Activity: Scan the material and copy out each line where the word "PRIORIDAD" occurs.

Supplied entries:
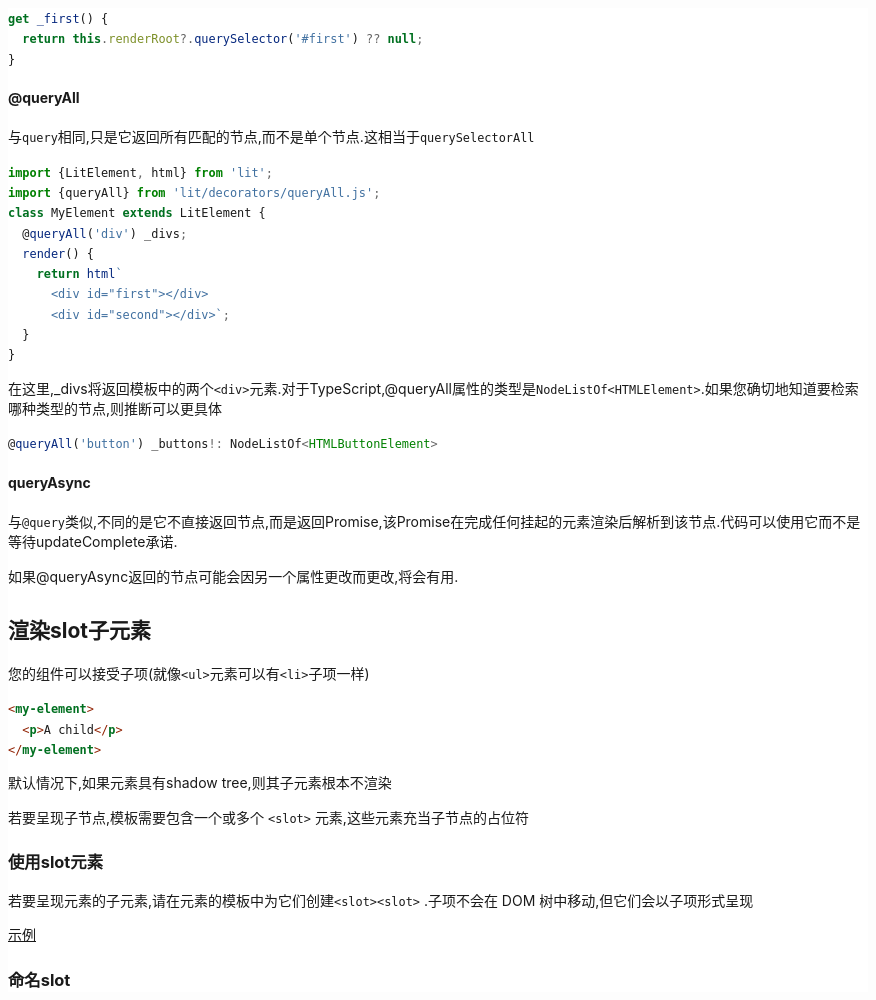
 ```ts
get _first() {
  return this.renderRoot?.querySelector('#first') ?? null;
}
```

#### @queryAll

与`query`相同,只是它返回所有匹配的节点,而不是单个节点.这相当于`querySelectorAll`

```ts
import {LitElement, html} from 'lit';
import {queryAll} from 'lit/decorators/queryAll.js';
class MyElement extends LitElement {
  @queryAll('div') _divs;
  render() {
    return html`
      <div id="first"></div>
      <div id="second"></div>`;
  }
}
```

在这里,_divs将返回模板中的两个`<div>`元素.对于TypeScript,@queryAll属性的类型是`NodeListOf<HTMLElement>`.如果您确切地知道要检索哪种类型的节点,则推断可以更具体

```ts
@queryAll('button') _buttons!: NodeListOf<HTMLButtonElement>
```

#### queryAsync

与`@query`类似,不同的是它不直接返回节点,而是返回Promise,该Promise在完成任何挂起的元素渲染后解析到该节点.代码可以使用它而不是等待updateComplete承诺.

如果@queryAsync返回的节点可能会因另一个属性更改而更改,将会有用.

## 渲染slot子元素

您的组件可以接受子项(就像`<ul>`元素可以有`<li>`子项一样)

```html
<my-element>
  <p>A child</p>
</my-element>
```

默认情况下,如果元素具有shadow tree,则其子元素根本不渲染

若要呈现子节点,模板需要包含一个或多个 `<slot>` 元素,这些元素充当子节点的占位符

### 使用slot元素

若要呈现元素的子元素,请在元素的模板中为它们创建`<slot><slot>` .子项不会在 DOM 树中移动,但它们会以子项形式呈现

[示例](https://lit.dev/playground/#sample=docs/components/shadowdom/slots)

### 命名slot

...

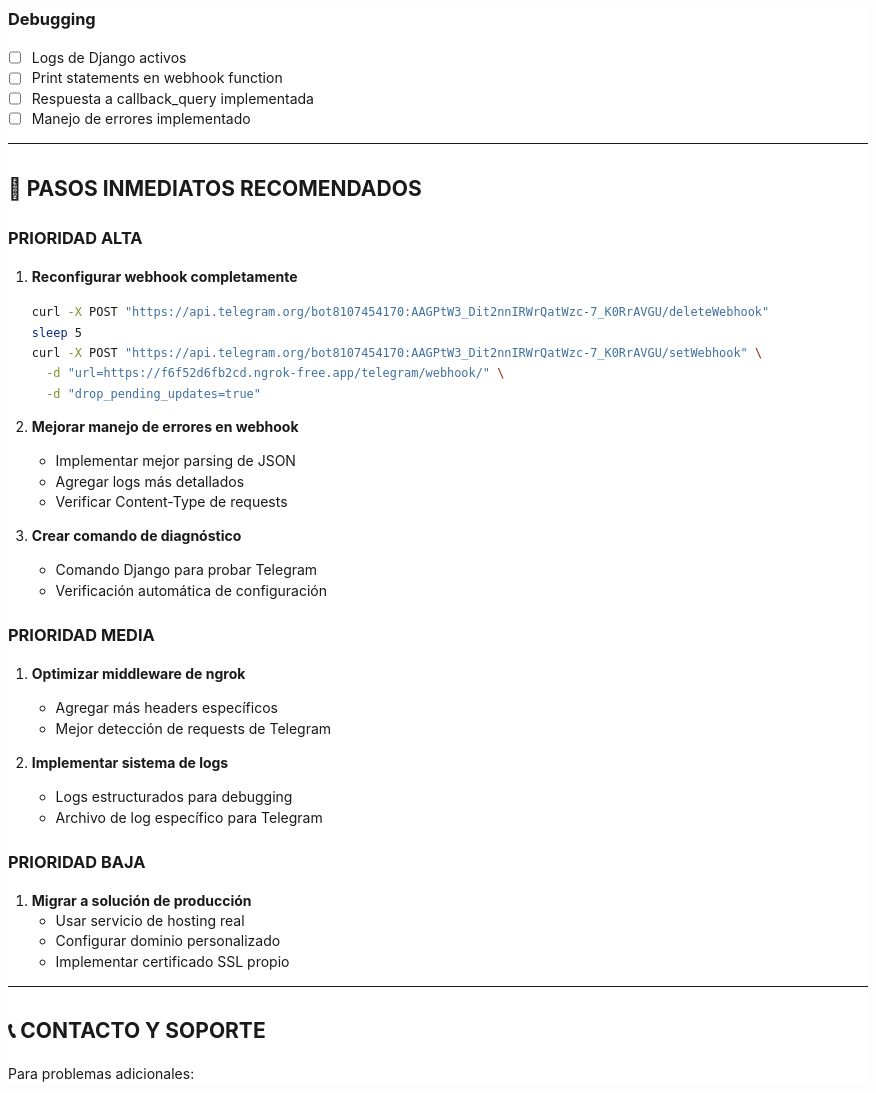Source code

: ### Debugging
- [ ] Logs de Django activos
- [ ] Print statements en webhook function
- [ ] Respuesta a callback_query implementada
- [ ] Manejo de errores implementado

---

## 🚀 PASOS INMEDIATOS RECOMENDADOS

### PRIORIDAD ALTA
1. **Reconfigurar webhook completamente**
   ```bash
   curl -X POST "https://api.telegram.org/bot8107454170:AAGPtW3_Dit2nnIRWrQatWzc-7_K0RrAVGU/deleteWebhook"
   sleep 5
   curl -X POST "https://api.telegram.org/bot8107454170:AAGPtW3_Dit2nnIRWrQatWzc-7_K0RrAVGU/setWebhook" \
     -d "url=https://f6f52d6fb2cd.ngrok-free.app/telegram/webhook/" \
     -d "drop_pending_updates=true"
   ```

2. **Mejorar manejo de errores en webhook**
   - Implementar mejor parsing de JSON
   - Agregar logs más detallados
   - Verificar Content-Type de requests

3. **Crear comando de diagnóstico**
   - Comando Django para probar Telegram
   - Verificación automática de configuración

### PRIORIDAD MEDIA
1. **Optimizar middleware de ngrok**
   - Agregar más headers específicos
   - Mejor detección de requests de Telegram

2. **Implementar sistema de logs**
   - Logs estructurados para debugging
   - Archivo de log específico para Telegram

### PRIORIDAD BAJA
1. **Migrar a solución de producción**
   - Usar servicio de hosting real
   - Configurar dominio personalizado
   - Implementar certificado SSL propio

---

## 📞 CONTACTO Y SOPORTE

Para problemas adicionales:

Reply:
### PRIORIDAD ALTA
### PRIORIDAD MEDIA
### PRIORIDAD BAJA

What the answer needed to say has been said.